Re: Creating MNET: Sun Access Manager problem

i le John Andrewartha -
Peteris,

Are both instances running in a 'jail'? If yes then your problem is most likely the jails have blocked.
John
In reply to John Andrewartha

Re: Creating MNET: Sun Access Manager problem

i le Peteris Rudzajs -
What does it mean to run in 'jail'? Sun Access Manager is set up to https://mymoodle.com
In reply to Peteris Rudzajs

Re: Creating MNET: Sun Access Manager problem

i le John Andrewartha -
A jail is a soft container. If apps are run in a jail then they have limited privileges and that includes cross connections. If you run top from a shell the process list will tell you, just look for 'jail'.
If not jailed then make sure that the URL is correct. mnet will look like a normal network connection to the other side. If the outside URL is https://mymoodle.com/moodleA that's what you put in.
The certificate that Moodle generates is for the network name. I.E https://mymoodle/moodleA is correct but, https://machinename.com/moodleA is not. Name/certificate mismatch.
Let DNS and the kernel handle CNAME or aliasing.

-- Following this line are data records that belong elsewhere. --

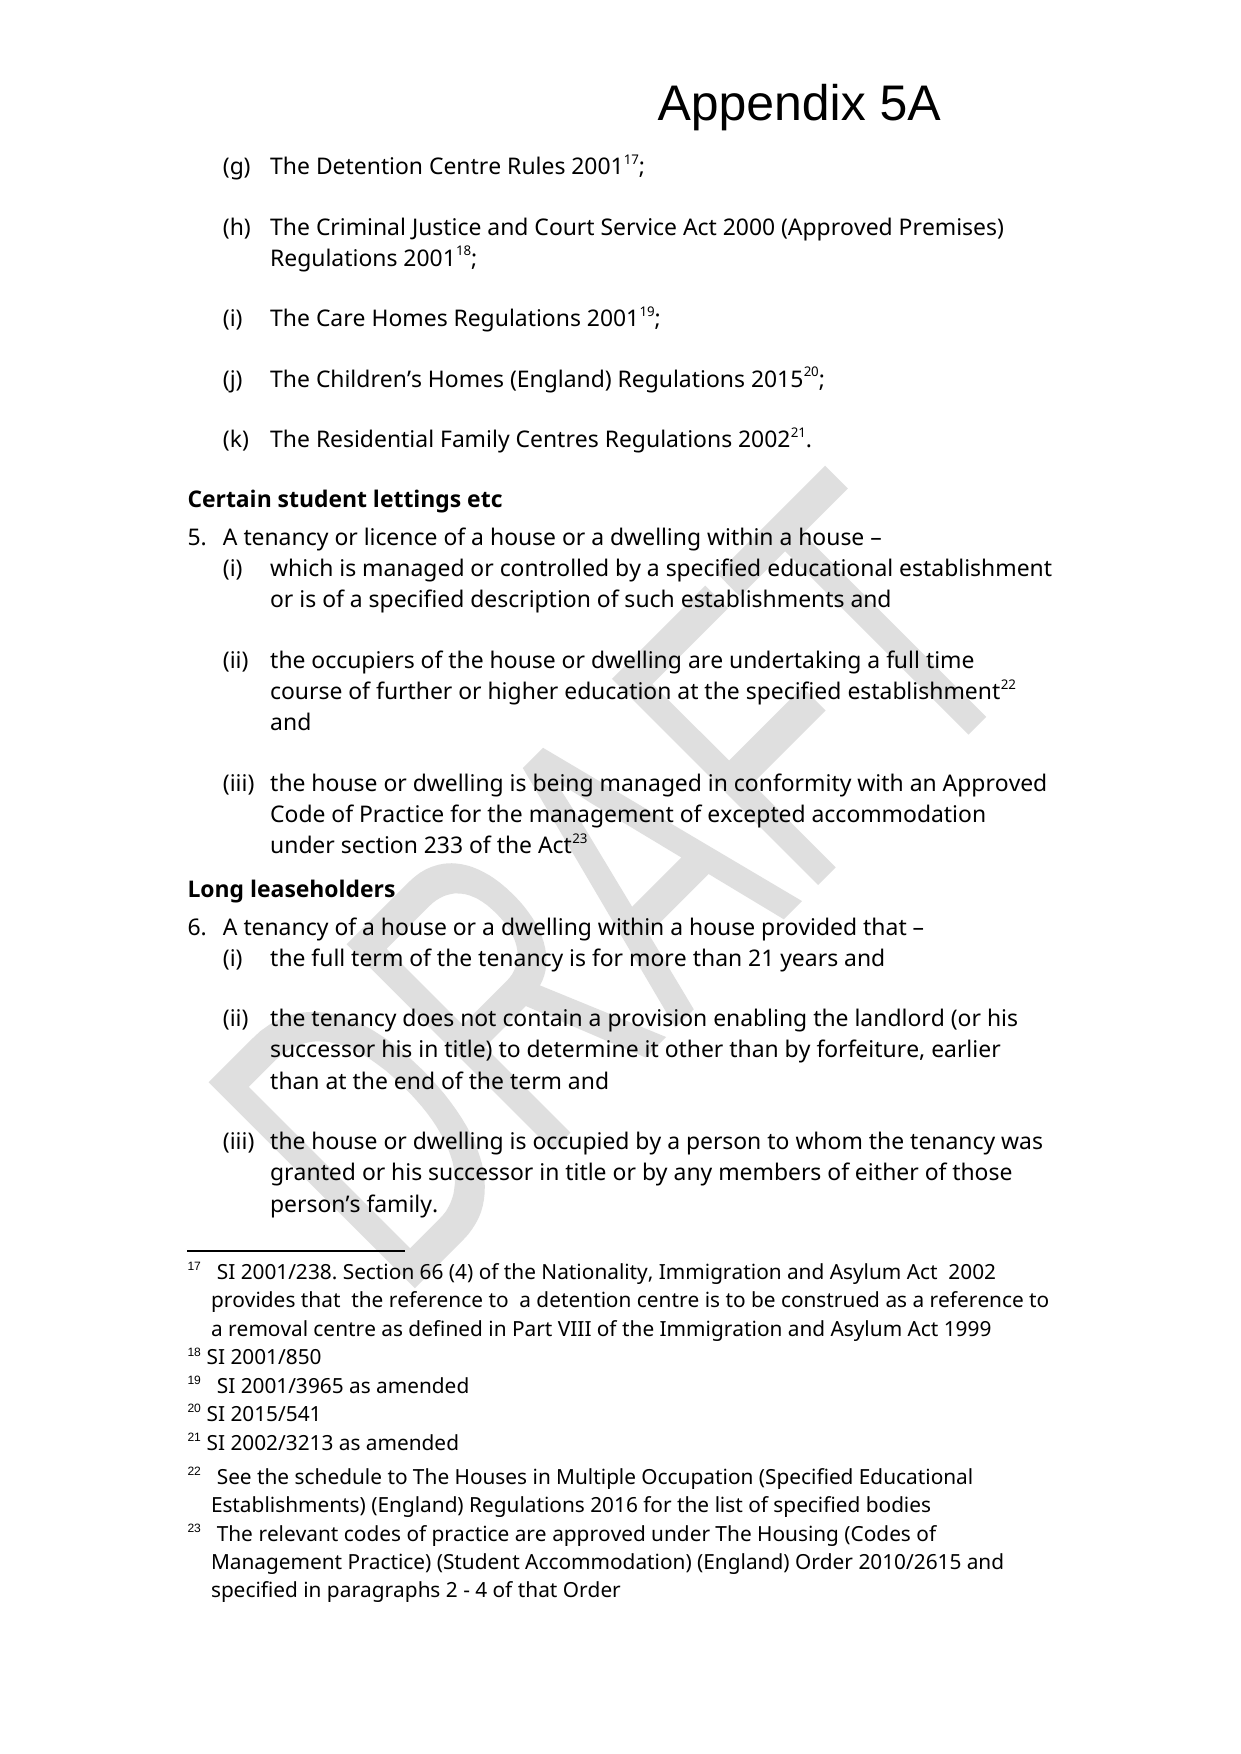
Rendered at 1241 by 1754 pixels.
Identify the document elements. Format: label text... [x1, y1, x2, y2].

text 5. A tenancy or licence of a house or a dwelling within a house – [187, 521, 1053, 552]
text (h) The Criminal Justice and Court Service Act 2000 (Approved Premises) Regulations 2001; [223, 210, 1053, 273]
text (g) The Detention Centre Rules 2001; [223, 150, 1053, 181]
text (j) The Children’s Homes (England) Regulations 2015; [223, 362, 1053, 394]
text (k) The Residential Family Centres Regulations 2002. [223, 423, 1053, 454]
text (iii) the house or dwelling is being managed in conformity with an Approved Code of Practice for the management of excepted accommodation under section 233 of the Act [223, 767, 1053, 860]
text (i) which is managed or controlled by a specified educational establishment or is of a specified description of such establishments and [223, 552, 1053, 614]
text Long leaseholders [187, 873, 1053, 904]
text (i) the full term of the tenancy is for more than 21 years and [223, 942, 1053, 973]
text (ii) the tenancy does not contain a provision enabling the landlord (or his successor his in title) to determine it other than by forfeiture, earlier than at the end of the term and [223, 1002, 1053, 1096]
text Certain student lettings etc [187, 483, 1053, 514]
text (ii) the occupiers of the house or dwelling are undertaking a full time course of further or higher education at the specified establishment and [223, 644, 1053, 737]
text 6. A tenancy of a house or a dwelling within a house provided that – [187, 910, 1053, 942]
text (i) The Care Homes Regulations 2001; [223, 302, 1053, 333]
text (iii) the house or dwelling is occupied by a person to whom the tenancy was granted or his successor in title or by any members of either of those person’s family. [223, 1125, 1053, 1219]
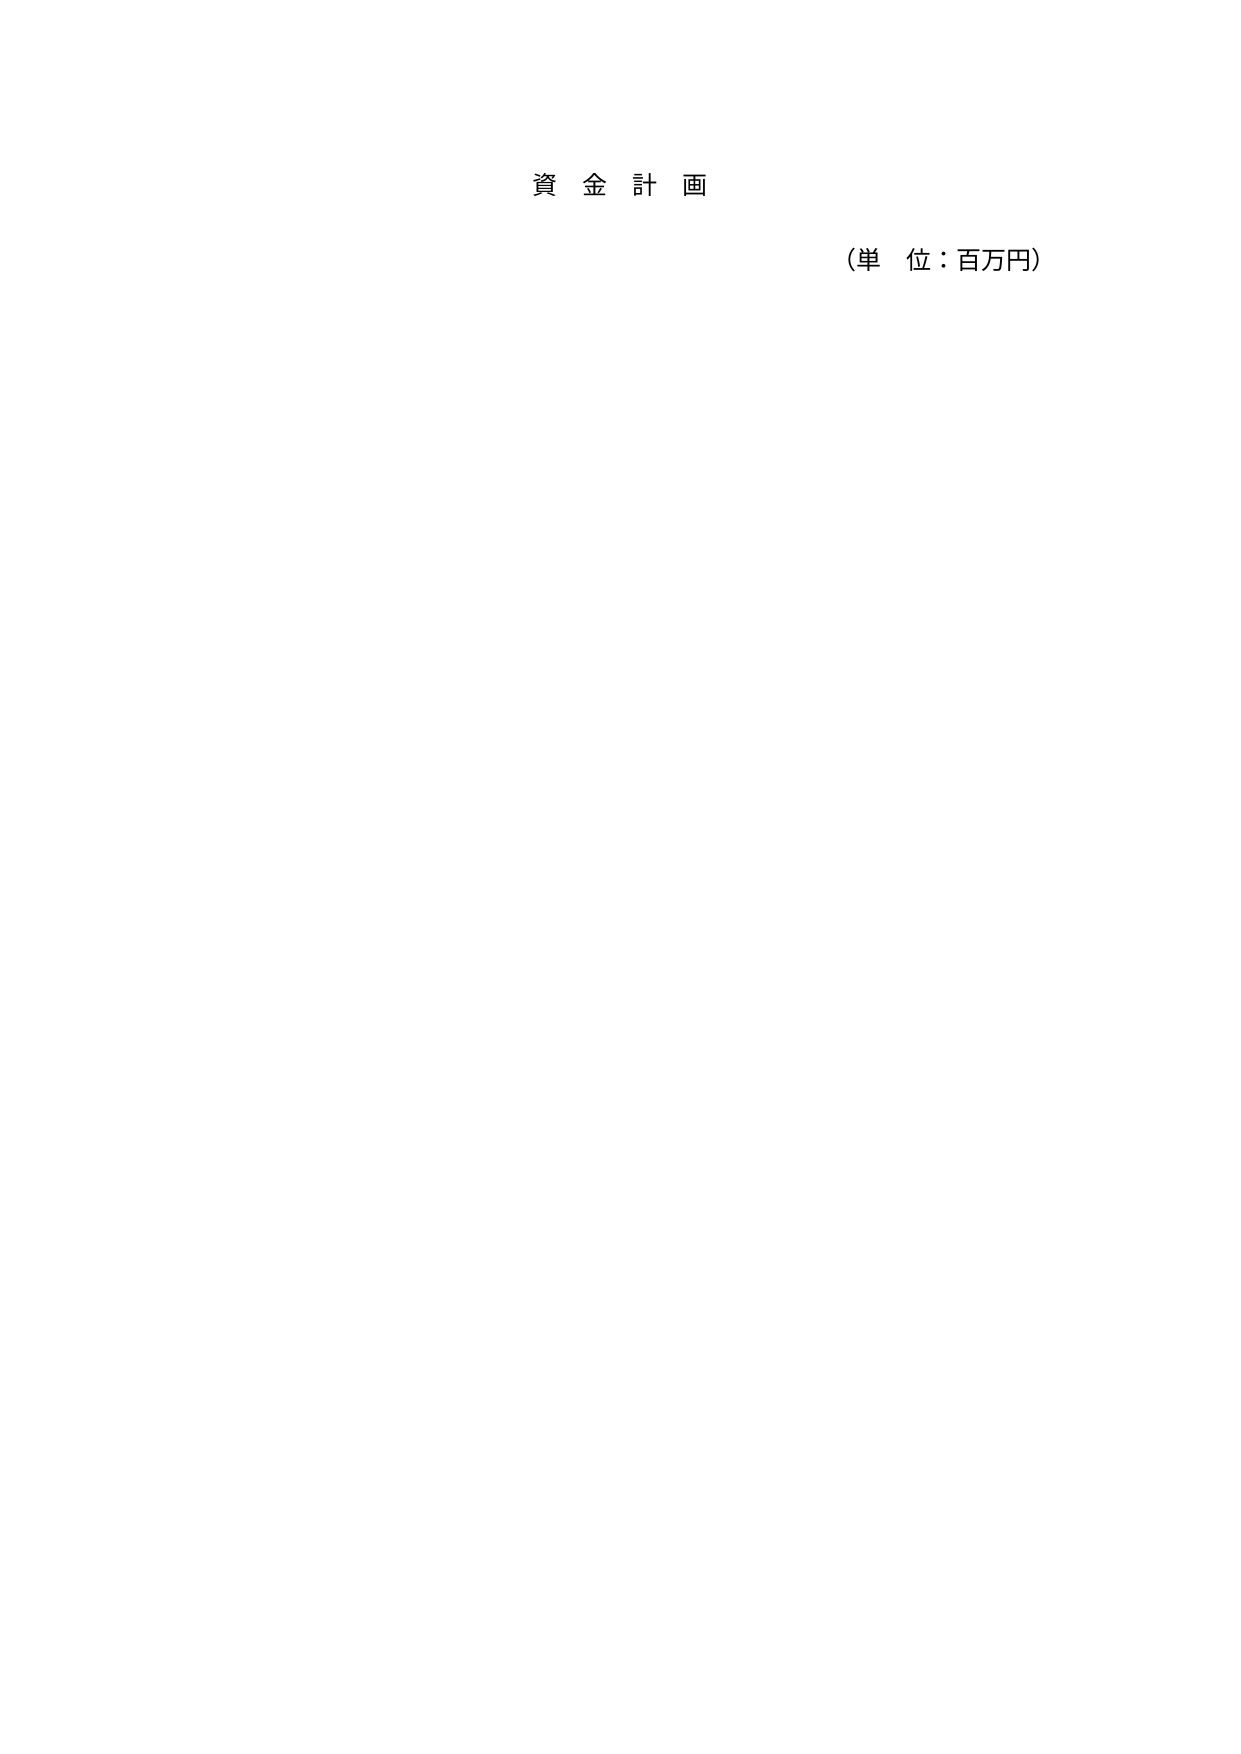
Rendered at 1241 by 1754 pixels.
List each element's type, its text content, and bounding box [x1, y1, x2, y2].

text （単 位：百万円） [148, 239, 1056, 277]
text 資 金 計 画 [148, 164, 1092, 202]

In reply to John Andrewartha

Re: Creating MNET: Sun Access Manager problem

i le Peteris Rudzajs -
John,
All the requests are checked against SAM, it means that everey user performing request should be authentificated.
I checked the URL - it is correct. As you said "mnet will look like a normal network connection", so every request in this connection should be authentificated.

Are there any possibilities to do authentification before connection?
What ways could it be done?
Could it be like hardcoding credentials somewhere to allow MNET connection?

P.S. with the sertificates all is ok!

Peteris


In reply to Peteris Rudzajs

Re: Creating MNET: Sun Access Manager problem

i le John Andrewartha -
Peteris,
Sorry for the delay in replying. Exam marking time. If mnet is trying to connect through the https on your SAM no way. It cant authenticate. You need to bypass SAM.

Try changing the instance name in the Moodle Admin panel and hope that admin has got the DNS correct. Then regenerate the certificates. Try again. smile

Mnet has it's own certificates that it shares with other moodles. The base problem will be that the certificate is generated for the domain name not the machine name.
The domain name will be something like www.mymoodle.com/moodleA the machine it runs on beastie.mymoodle.com.
This may take a bit of thinking. As WM S once penned "Whats in a name?" heaps when it comes to certificates.